Estes Geckos têm hábitos predominantemente nocturnos estando então muito activos durante a noite procurando as suas presas. Observá-los nesta actividade é uma tarefa bastante gratificante. O seu olhar alargado, vivo e alerta redobra de interesse quando ele avista a sua presa. Aliás, é desta vivacidade de olhar que lhe vem o nome eublephar que em latim significa pálpebra.

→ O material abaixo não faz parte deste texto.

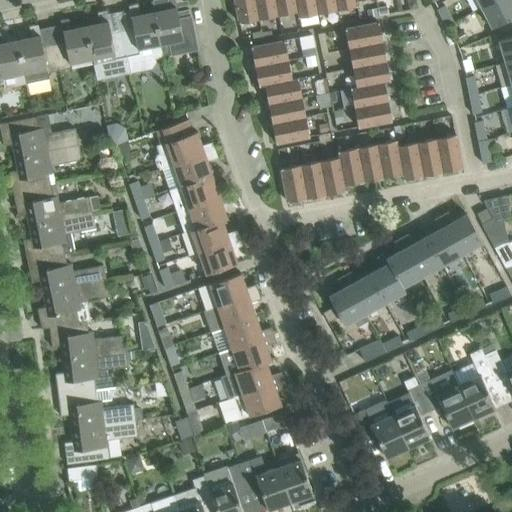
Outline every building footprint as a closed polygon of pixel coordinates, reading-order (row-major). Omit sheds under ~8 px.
[(156,0),(154,1),(156,12),(164,56),(197,49),(196,42),(189,9),(177,11),(175,0),(156,0)] [(255,0),(234,0),(239,23),(259,19),(255,0)] [(275,0),(255,0),(259,19),(278,15),(275,0)] [(295,0),(275,0),(278,15),(297,11),(298,17),(299,17),(295,0)] [(295,0),(299,17),(318,14),(315,0),(295,0)] [(335,0),(315,0),(318,14),(338,10),(335,0)] [(335,0),(338,10),(357,6),(355,0),(335,0)] [(511,0),(495,0),(481,7),(492,28),(498,25),(501,31),(511,26),(511,0)] [(133,28),(123,31),(132,72),(152,68),(156,62),(155,59),(159,58),(158,57),(164,56),(156,12),(139,15),(137,4),(129,6),(133,28)] [(437,9),(438,11),(446,26),(454,22),(445,5),(437,9)] [(387,6),(377,8),(377,9),(378,16),(381,15),(388,14),(387,6)] [(377,9),(367,11),(368,18),(378,16),(377,9)] [(100,23),(87,26),(92,53),(93,58),(97,80),(132,72),(123,31),(111,33),(106,12),(106,11),(98,12),(100,23)] [(65,43),(55,45),(60,70),(72,68),(71,63),(93,58),(92,53),(87,26),(71,29),(69,18),(61,20),(63,31),(65,43)] [(345,28),(349,48),(383,42),(379,22),(345,28)] [(32,37),(18,40),(27,84),(49,79),(48,73),(60,70),(55,45),(43,47),(38,25),(30,26),(32,37)] [(511,26),(501,31),(503,37),(500,39),(506,62),(511,60),(511,26)] [(452,34),(456,44),(467,39),(462,30),(452,34)] [(0,82),(3,82),(2,77),(13,75),(15,86),(27,84),(18,40),(3,43),(0,33),(0,32),(0,82)] [(285,40),(251,47),(255,67),(289,60),(285,40)] [(383,42),(349,48),(353,68),(386,61),(383,42)] [(317,65),(315,55),(305,57),(307,67),(317,65)] [(255,67),(259,86),(265,85),(293,80),(292,79),(289,60),(255,67)] [(350,88),(350,89),(384,82),(390,81),(386,61),(353,68),(357,87),(350,88)] [(474,76),(465,77),(469,96),(478,94),(474,76)] [(329,91),(327,78),(312,81),(315,95),(328,92),(328,91),(329,91)] [(298,79),(265,85),(269,105),(302,98),(298,79)] [(384,82),(350,89),(354,108),(388,101),(384,82)] [(478,94),(469,96),(472,114),(481,113),(478,94)] [(302,98),(269,105),(272,124),(306,117),(302,98)] [(388,101),(354,108),(358,127),(392,121),(388,101)] [(334,112),(336,123),(344,121),(342,110),(334,112)] [(48,114),(0,123),(0,127),(4,146),(11,144),(14,158),(50,151),(78,145),(86,143),(84,132),(75,134),(74,129),(52,133),(48,114)] [(306,117),(272,124),(276,143),(310,137),(306,117)] [(197,131),(194,133),(189,119),(157,130),(161,143),(157,145),(160,153),(157,154),(154,159),(155,163),(157,162),(159,170),(174,165),(215,151),(212,142),(202,146),(197,131)] [(483,120),(474,122),(478,142),(487,139),(483,120)] [(396,137),(405,135),(403,125),(394,127),(396,137)] [(456,134),(437,138),(443,172),(462,168),(456,134)] [(437,138),(417,142),(424,176),(443,172),(437,138)] [(487,139),(478,142),(482,163),(496,161),(491,139),(487,140),(487,139)] [(396,140),(377,143),(384,177),(402,174),(403,179),(404,179),(396,140)] [(397,140),(396,140),(404,179),(424,176),(417,142),(398,146),(397,140)] [(377,143),(358,147),(364,181),(384,177),(377,143)] [(9,172),(14,193),(50,186),(48,175),(53,174),(51,166),(81,160),(78,145),(50,151),(14,158),(17,170),(9,172)] [(358,147),(338,151),(346,191),(346,190),(345,185),(364,181),(358,147)] [(218,157),(215,151),(174,165),(163,169),(170,190),(182,186),(212,176),(207,161),(218,157)] [(339,157),(320,161),(326,194),(346,191),(338,151),(339,157)] [(118,155),(112,157),(114,169),(122,167),(118,155)] [(320,161),(300,165),(307,198),(326,194),(320,161)] [(300,165),(281,168),(287,202),(307,198),(300,165)] [(217,189),(212,176),(182,186),(170,190),(178,212),(189,208),(230,194),(227,185),(217,189)] [(129,185),(135,203),(144,200),(138,182),(129,185)] [(50,186),(14,193),(18,214),(26,212),(29,227),(92,214),(92,211),(100,209),(97,196),(89,197),(59,203),(57,195),(52,196),(50,186)] [(230,194),(189,208),(196,228),(197,230),(223,221),(222,220),(227,218),(222,204),(233,200),(230,194)] [(483,201),(493,218),(495,222),(503,220),(511,218),(506,195),(483,201)] [(144,200),(135,203),(141,220),(150,217),(144,200)] [(126,209),(113,212),(116,224),(129,221),(126,209)] [(491,218),(486,209),(477,214),(482,223),(491,218)] [(448,211),(441,215),(464,253),(483,242),(467,214),(453,221),(448,211)] [(92,214),(29,227),(31,239),(23,240),(28,263),(65,255),(64,254),(74,252),(71,234),(96,229),(92,214)] [(439,229),(427,236),(443,264),(464,253),(441,215),(434,219),(439,229)] [(509,243),(503,220),(495,222),(493,218),(482,224),(496,248),(503,245),(509,243)] [(227,234),(223,221),(197,230),(196,228),(181,233),(189,255),(199,252),(199,253),(240,239),(237,230),(227,234)] [(144,228),(150,246),(159,243),(153,225),(144,228)] [(408,234),(401,238),(423,275),(443,264),(427,236),(414,243),(408,234)] [(384,253),(383,253),(403,286),(423,275),(401,238),(394,241),(400,251),(387,258),(384,253)] [(240,239),(199,253),(206,274),(237,263),(232,249),(243,245),(240,239)] [(129,242),(133,251),(142,248),(139,240),(129,242)] [(159,243),(150,246),(157,264),(165,261),(159,243)] [(503,245),(496,248),(502,259),(509,255),(503,245)] [(382,267),(369,274),(386,302),(406,291),(403,287),(403,286),(383,253),(377,257),(382,267)] [(511,253),(509,255),(502,259),(507,269),(511,265),(511,253)] [(65,255),(28,263),(32,282),(40,281),(43,296),(107,281),(104,265),(74,271),(72,263),(67,264),(65,255)] [(165,288),(174,285),(168,267),(159,270),(165,288)] [(351,271),(343,275),(366,313),(386,302),(369,274),(356,281),(351,271)] [(149,294),(157,291),(150,273),(140,277),(145,290),(148,289),(149,294)] [(241,273),(210,283),(198,287),(206,310),(218,307),(217,306),(259,291),(256,284),(246,287),(241,273)] [(334,306),(323,313),(328,322),(340,316),(345,325),(354,320),(357,326),(368,320),(365,314),(366,313),(343,275),(337,279),(342,289),(329,296),(334,306)] [(490,281),(496,292),(490,295),(494,303),(511,295),(507,287),(501,276),(490,281)] [(107,281),(43,296),(45,307),(37,308),(41,329),(49,328),(49,329),(80,322),(87,321),(87,320),(90,320),(87,301),(110,296),(107,281)] [(206,310),(205,311),(212,332),(256,317),(251,303),(262,299),(259,291),(217,306),(218,307),(206,310)] [(482,298),(465,306),(470,314),(486,307),(482,298)] [(149,305),(155,323),(164,320),(158,302),(149,305)] [(470,314),(465,306),(448,314),(452,322),(470,314)] [(256,317),(212,332),(219,353),(274,335),(271,327),(261,331),(256,317)] [(441,317),(423,326),(427,334),(445,325),(441,317)] [(88,321),(87,321),(80,322),(49,329),(52,347),(60,346),(62,360),(104,355),(127,352),(125,336),(95,340),(94,331),(89,332),(88,321)] [(427,334),(423,326),(407,333),(411,341),(427,334)] [(158,331),(164,348),(173,345),(167,328),(158,331)] [(274,335),(219,353),(226,375),(236,372),(271,360),(266,346),(276,342),(274,335)] [(149,336),(140,337),(142,350),(155,348),(151,336),(149,336)] [(399,336),(382,344),(386,352),(403,344),(399,336)] [(360,349),(365,362),(386,352),(382,344),(380,339),(360,349)] [(173,345),(164,348),(170,366),(179,363),(173,345)] [(497,350),(485,355),(497,381),(507,376),(511,386),(511,369),(507,372),(497,350)] [(131,352),(127,352),(104,355),(62,360),(63,372),(55,373),(58,397),(114,390),(115,386),(100,388),(99,379),(100,379),(99,371),(129,367),(128,357),(132,356),(131,352)] [(473,361),(480,375),(459,384),(474,418),(495,408),(490,396),(501,391),(496,381),(497,381),(485,355),(473,361)] [(236,372),(226,375),(220,377),(228,400),(233,398),(233,397),(284,379),(281,372),(271,375),(266,362),(271,360),(236,372)] [(453,370),(420,385),(431,410),(442,406),(452,428),(474,418),(459,384),(453,370)] [(173,374),(179,391),(188,388),(182,371),(173,374)] [(414,377),(404,381),(408,390),(409,392),(387,402),(393,415),(408,448),(430,438),(420,416),(431,410),(420,385),(418,386),(414,377)] [(233,397),(233,398),(240,419),(281,405),(276,391),(286,387),(284,379),(233,397)] [(188,388),(179,391),(187,413),(195,410),(188,388)] [(103,409),(102,401),(111,400),(114,390),(58,397),(61,416),(69,415),(70,430),(120,423),(135,421),(133,405),(103,409)] [(386,399),(353,414),(365,440),(376,435),(386,458),(408,448),(393,415),(387,402),(386,399)] [(284,412),(266,419),(262,420),(266,432),(288,424),(284,412)] [(197,414),(188,416),(194,435),(203,432),(197,414)] [(188,416),(174,421),(181,440),(194,435),(188,416)] [(224,425),(228,435),(240,430),(237,420),(224,425)] [(120,423),(70,430),(72,441),(64,443),(67,464),(110,459),(107,441),(137,437),(135,421),(120,423)] [(192,437),(195,446),(204,443),(201,434),(192,437)] [(178,442),(183,455),(195,451),(190,438),(178,442)] [(276,460),(278,467),(290,502),(293,509),(316,501),(298,452),(276,460)] [(138,455),(126,459),(130,471),(142,467),(138,455)] [(251,461),(240,465),(249,491),(260,487),(268,510),(290,502),(278,467),(266,471),(261,457),(251,461)] [(96,465),(87,466),(67,468),(69,481),(98,477),(96,465)] [(203,472),(204,475),(208,484),(210,492),(216,510),(216,511),(243,511),(237,495),(249,491),(240,465),(227,469),(226,465),(203,472)] [(194,488),(174,495),(179,511),(211,511),(216,510),(210,492),(208,484),(204,475),(191,480),(194,488)] [(159,500),(139,507),(141,511),(179,511),(174,495),(159,501),(159,500)] [(136,498),(129,501),(132,509),(139,507),(136,498)] [(473,499),(451,507),(453,511),(466,511),(476,508),(473,499)]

A pele, que regularmente mudam, estranhamente faz parte da sua dieta. Nunca retira a pele ao seu Gecko pois pode cortá-la. Se achar que pode ser necessária a sua intervenção consulte um veterinário especializado neste tipo de animais
  
Temperamento
 Como já foi referido, o Gecko Leopardo é bastante querido pelo seu carácter amigável com o homem. No entanto, nos primeiros dias de cativeiro deverá trabalhar para facilitar a adaptação do Gecko a si. Quando for alimentá-lo por exemplo, aproxime a sua mão lentamente mas mantenha-a lá dentro durante algum tempo. Ao cabo de uma semana, o seu Gecko já se sentirá à vontade para receber uma curtas
  
Terrário
 Um habitat do tipo terrário é o mais indicado para manter os Geckos em cativeiro. Se optar por ter mais do que um animal deve providenciar dois espaços separados, uma vez que os machos tendem a lutar por questões territoriais. A composição do terrário deve fornecer um ambiente o mais confortável e parecido com o natural possível. O fundo deve ser coberto de areia não muito fina, preferencialmente areia estéril especial para répteis à venda nas lojas de animais de estimação. Deste modo terá uma maior protecção ao desenvolvimento de parasitas no interior no terrário. Uma vez que o Gecko Leopardo não possui ventosas nas patas como a maioria das espécies Gecko, deve instalar no terrário alguns elementos decorativos como ramos que permitam ao animal trepar. Assegure que os ramos que coloca têm capacidade para suportar o peso do animal. Poderá acrescentar também alguns esconderijos como rochas e pequenas plantas. O recipiente da água deve ser raso de modo a permitir que o Gecko possa ser trepar e beber ser correr o risco de se afogar.
A temperatura ambiente diurna dever estar entre os 21ºc e os 26ºc e a nocturna entre os 16ºc e os 21ºc. Estas temperaturas podem ser conseguidas facilmente através de uma lâmpada específica para répteis a colocar no topo e de um aquecedor próprio para dois terços do fundo do terrário. De modo a controlar facilmente os níveis de temperatura e o bom funcionamento dos meios de aquecimento, recomendamos o uso de um termómetro.

 Alimentação
 Os Geckos alimentam-se de pequenos insectos como grilos e minhocas que constituem a sua dieta ideal. Estes devem ser previamente polvilhados com vitaminas e suplemento de cálcio. As minhocas ficam frequentemente vivas no interior do animal pelo que é aconselhável cortá-las previamente

Saúde
 Mantido sempre em boas condições de saúde e alimentação, o Gecko Leopardo pode atingir 8 inches (cauda incluída) e viver de doze a dezoito anos. Na maturidade, perde a cauda e uma nova nasce em seu lugar.
Um dos maiores problemas de saúde dos Geckos é Osteoporose que se traduz num sistemático enfraquecimento dos ossos causado maioritariamente por um deficiente suplemento de cálcio. Uma outra questão importante é a infecção das vias respiratórias. Isto pode acontecer se o Gecko não estiver num ambiente suficientemente quente. Nestes casos recorra imediatamente a um veterinário, dada a sensibilidade destes animais, uma doença mal tratada pode conduzir à morte.
Mantenha-se sempre atento à potencial presença de parasitas, pois estes são os principais causadores de propagação de doenças e de infecções.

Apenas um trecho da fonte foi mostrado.